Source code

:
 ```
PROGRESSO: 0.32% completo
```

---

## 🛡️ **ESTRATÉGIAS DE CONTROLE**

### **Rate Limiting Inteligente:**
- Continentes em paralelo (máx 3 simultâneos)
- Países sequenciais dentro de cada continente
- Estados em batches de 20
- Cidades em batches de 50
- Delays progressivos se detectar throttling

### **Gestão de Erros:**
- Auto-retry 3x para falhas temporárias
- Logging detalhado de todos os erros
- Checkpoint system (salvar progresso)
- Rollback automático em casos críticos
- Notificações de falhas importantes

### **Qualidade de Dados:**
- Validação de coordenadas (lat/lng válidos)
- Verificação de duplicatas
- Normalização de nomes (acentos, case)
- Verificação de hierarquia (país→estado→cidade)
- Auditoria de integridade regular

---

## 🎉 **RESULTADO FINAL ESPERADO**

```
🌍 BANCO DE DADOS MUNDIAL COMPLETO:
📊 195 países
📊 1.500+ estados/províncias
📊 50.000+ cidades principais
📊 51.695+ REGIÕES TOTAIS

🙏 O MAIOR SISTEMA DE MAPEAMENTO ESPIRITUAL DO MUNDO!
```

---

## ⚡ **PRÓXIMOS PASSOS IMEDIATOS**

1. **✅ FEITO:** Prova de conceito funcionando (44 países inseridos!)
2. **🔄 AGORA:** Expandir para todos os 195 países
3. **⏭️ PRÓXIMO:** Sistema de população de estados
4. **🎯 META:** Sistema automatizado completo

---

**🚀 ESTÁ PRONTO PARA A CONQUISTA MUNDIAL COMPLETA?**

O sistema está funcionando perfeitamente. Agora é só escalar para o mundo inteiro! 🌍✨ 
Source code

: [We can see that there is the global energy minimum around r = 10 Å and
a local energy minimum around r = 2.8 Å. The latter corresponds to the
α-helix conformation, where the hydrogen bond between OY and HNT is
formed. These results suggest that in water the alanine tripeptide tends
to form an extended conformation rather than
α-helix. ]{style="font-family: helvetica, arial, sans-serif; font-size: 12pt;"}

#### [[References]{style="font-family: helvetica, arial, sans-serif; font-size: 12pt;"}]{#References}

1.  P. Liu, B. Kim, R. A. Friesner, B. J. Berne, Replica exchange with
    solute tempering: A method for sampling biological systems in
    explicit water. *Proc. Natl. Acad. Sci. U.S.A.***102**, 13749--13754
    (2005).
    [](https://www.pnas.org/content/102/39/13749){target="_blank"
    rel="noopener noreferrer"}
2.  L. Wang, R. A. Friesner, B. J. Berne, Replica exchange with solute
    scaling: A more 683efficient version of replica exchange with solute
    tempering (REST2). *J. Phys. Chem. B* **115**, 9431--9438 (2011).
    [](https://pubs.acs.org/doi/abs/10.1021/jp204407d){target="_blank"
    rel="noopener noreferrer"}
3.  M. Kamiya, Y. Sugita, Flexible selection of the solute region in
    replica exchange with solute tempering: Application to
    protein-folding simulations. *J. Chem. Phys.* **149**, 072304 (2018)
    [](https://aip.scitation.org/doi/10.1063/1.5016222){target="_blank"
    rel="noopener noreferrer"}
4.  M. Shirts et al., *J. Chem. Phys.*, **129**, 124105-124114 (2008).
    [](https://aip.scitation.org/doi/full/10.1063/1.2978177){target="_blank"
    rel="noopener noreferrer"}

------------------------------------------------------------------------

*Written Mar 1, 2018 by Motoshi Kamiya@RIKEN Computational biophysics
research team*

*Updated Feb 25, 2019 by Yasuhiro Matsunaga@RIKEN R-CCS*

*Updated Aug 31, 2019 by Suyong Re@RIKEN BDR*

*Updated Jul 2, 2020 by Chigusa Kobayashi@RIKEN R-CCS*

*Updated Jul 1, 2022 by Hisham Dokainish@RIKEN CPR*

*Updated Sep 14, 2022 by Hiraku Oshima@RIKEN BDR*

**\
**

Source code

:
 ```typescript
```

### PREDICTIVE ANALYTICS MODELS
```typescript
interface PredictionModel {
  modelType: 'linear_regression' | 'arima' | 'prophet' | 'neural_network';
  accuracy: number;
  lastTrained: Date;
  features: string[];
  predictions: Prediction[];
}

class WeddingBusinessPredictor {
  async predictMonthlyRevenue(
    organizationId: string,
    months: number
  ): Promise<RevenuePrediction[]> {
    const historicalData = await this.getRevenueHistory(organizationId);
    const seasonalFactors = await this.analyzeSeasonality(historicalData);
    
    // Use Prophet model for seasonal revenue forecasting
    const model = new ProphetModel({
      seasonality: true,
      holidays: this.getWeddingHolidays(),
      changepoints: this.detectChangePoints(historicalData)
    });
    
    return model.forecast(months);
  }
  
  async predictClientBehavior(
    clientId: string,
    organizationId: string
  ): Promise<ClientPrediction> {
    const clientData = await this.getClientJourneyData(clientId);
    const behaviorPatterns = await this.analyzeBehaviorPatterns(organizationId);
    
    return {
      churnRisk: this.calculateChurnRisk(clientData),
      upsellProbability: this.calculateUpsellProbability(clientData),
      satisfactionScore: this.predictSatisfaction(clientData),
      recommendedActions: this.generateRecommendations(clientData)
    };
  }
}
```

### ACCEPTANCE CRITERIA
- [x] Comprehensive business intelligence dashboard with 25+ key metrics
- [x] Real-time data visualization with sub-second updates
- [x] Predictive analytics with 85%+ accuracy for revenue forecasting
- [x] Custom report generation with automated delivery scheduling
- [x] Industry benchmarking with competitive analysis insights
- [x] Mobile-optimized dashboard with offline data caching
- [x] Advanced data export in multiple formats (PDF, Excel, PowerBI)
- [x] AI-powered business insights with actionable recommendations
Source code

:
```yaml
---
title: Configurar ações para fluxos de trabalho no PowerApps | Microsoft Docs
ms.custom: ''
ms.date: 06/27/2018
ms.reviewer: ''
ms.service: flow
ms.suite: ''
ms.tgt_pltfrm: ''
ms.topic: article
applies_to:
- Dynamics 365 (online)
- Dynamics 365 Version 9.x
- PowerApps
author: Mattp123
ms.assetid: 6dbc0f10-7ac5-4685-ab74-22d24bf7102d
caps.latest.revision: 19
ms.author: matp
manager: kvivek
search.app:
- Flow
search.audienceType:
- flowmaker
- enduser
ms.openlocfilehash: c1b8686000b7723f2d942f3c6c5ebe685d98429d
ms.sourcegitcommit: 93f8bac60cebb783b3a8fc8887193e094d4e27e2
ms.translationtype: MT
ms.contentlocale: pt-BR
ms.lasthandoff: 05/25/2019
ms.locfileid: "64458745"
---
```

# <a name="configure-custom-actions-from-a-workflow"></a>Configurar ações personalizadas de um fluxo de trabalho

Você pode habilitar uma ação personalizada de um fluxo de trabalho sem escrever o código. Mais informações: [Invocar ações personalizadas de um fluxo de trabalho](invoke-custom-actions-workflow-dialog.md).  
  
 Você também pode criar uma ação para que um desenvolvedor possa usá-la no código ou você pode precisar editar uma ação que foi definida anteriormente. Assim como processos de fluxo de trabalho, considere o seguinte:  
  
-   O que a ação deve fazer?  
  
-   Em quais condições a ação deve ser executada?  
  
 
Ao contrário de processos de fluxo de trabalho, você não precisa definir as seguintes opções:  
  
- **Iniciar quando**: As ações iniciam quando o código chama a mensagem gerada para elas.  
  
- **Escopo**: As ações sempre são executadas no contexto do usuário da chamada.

* **Exercise aim**: Select, from the listing, all lines that include the word "historicalData".

* **Written response**:
    const historicalData = await this.getRevenueHistory(organizationId);
    const seasonalFactors = await this.analyzeSeasonality(historicalData);
      changepoints: this.detectChangePoints(historicalData)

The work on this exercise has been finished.